| 所在地 | 大阪府 |
|---|---|
| 形状 | 前方後円墳 |
| 墳丘長 | 335 m |
| 築造時期 | 6世紀後半 |
墳丘長335mは全国第5位の規模を誇る大型前方後円墳。後円部径約200m・高さ約23m、前方部幅約220m・高さ約19mを測り、百舌鳥・古市古墳群の外側に位置する。6世紀後半の築造ながら5世紀の超大型墳に匹敵する規模を持ち、「古墳時代末期の大型墳」として学術的価値が高い。松原市・羽曳野市境に位置し、大塚陵墓参考地として宮内庁が管轄するため発掘調査は実施されていない。「幻の大古墳」とも呼ばれる。全国第5位(335m)という驚異的な規模にもかかわらず、宮内庁の陵墓参考地指定と知名度の低さから「幻の大古墳」と呼ばれることも。松原市と羽曳野市にまたがって存在し、百舌鳥・古市の両古墳群に挟まれた「第三の巨大古墳」として注目される。6世紀後半という時期は大和政権が律令体制に向かう前夜にあたり、なぜこれほどの大型墳が造営されたのかという謎が学術的興味を惹く。被葬者が誰であれ、当時の大王家・有力豪族の中でも最高クラスの権力者であったことは規模から明らかで、蘇我氏の有力首長説も一部では唱えられている。宮内庁が立入りを管理しているため一般見学は外周からのみ可能。百舌鳥・古市古墳群が世界遺産登録を受けた現在も本古墳はその外側にあり、知名度と実際の規模の落差が大きい。古墳ファンにとっては「知る人ぞ知る巨大古墳」である。

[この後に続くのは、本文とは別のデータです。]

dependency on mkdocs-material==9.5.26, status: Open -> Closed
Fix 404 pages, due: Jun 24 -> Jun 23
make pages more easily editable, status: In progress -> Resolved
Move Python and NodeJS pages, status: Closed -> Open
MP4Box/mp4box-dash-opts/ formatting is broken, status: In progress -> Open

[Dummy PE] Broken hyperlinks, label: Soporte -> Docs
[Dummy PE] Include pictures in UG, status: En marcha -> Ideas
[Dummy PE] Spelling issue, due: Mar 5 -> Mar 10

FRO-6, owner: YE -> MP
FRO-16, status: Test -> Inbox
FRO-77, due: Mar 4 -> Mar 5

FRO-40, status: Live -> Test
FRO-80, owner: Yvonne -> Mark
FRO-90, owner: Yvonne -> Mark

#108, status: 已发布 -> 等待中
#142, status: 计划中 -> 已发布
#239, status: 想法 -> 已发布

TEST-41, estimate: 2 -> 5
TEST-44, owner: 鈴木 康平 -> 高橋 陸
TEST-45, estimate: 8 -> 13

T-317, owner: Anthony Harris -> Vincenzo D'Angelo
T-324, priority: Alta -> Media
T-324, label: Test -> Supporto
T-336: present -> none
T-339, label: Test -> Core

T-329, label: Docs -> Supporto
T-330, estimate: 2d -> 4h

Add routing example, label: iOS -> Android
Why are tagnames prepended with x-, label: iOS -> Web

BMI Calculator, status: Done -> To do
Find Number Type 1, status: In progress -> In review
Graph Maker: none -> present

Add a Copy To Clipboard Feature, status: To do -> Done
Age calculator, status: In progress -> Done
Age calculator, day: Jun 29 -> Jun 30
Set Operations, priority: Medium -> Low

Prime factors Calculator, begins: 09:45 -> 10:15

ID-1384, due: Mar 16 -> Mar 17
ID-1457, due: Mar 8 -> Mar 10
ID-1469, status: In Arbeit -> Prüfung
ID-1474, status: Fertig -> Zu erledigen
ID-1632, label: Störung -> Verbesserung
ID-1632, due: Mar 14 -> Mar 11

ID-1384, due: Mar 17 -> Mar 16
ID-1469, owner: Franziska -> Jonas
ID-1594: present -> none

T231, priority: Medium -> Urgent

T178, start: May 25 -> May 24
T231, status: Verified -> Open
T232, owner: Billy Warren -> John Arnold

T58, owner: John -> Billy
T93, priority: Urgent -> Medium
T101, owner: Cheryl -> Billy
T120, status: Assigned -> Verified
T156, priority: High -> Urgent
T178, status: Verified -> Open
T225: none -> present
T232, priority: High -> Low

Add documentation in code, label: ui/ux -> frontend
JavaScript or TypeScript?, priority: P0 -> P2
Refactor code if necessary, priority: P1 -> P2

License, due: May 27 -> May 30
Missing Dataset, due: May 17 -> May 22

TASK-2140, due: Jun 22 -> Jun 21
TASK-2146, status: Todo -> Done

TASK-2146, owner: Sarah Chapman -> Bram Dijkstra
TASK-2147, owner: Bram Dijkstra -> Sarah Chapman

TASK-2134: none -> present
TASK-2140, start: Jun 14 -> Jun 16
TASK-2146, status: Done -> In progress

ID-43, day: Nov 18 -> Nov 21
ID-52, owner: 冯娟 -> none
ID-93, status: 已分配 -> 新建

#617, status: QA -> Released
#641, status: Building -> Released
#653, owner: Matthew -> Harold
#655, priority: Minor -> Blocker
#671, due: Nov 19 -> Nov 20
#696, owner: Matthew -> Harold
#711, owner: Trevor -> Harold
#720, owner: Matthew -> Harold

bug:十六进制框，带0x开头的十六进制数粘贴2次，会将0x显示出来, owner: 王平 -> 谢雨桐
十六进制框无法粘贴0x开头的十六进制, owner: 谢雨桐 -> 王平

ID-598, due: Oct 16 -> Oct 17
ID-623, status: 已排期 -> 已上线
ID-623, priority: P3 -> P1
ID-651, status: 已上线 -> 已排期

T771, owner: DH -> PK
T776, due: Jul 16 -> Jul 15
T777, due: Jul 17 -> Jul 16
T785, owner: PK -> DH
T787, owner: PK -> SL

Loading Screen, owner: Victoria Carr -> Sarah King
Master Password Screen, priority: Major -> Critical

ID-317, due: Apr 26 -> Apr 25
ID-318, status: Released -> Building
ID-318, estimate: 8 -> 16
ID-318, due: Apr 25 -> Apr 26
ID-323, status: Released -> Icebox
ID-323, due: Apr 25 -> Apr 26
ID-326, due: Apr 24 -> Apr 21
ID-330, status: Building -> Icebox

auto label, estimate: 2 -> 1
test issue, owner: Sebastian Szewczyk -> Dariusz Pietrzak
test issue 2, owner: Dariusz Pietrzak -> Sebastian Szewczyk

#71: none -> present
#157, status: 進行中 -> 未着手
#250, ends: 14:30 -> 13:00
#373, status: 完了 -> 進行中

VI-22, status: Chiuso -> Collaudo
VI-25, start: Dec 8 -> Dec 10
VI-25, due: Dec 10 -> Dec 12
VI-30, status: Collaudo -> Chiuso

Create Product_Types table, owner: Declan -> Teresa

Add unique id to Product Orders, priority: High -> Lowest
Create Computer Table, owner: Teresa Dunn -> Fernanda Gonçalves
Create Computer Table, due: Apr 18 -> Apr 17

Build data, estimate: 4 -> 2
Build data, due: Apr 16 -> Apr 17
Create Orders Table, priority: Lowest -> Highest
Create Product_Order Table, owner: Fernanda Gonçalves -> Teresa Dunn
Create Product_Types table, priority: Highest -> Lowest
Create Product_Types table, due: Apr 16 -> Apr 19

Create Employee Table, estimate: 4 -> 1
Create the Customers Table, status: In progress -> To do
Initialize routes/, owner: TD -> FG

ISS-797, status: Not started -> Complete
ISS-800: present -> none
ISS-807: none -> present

【現状】宮内庁の大塚陵墓参考地として管轄されており、発掘調査は未実施。【外部観察から判明していること】周濠の南側に外濠の一部が現存する。外形観察から後円部が前方部より著しく高い「剣菱型(けんびしがた)」の独特な墳形(剣菱の紋様に似た断面形)が確認されており、終末期大型前方後円墳の特徴的造形を示す。埴輪・葺石の有無を含め内部構造・副葬品は不明。【規模の補足】後円部径約200m・高さ約23m・前方部幅約220m・高さ約19m・三段築成と外形から推定。全国第5位(335m)の規模にもかかわらず調査未実施のため「幻の大古墳」と称される。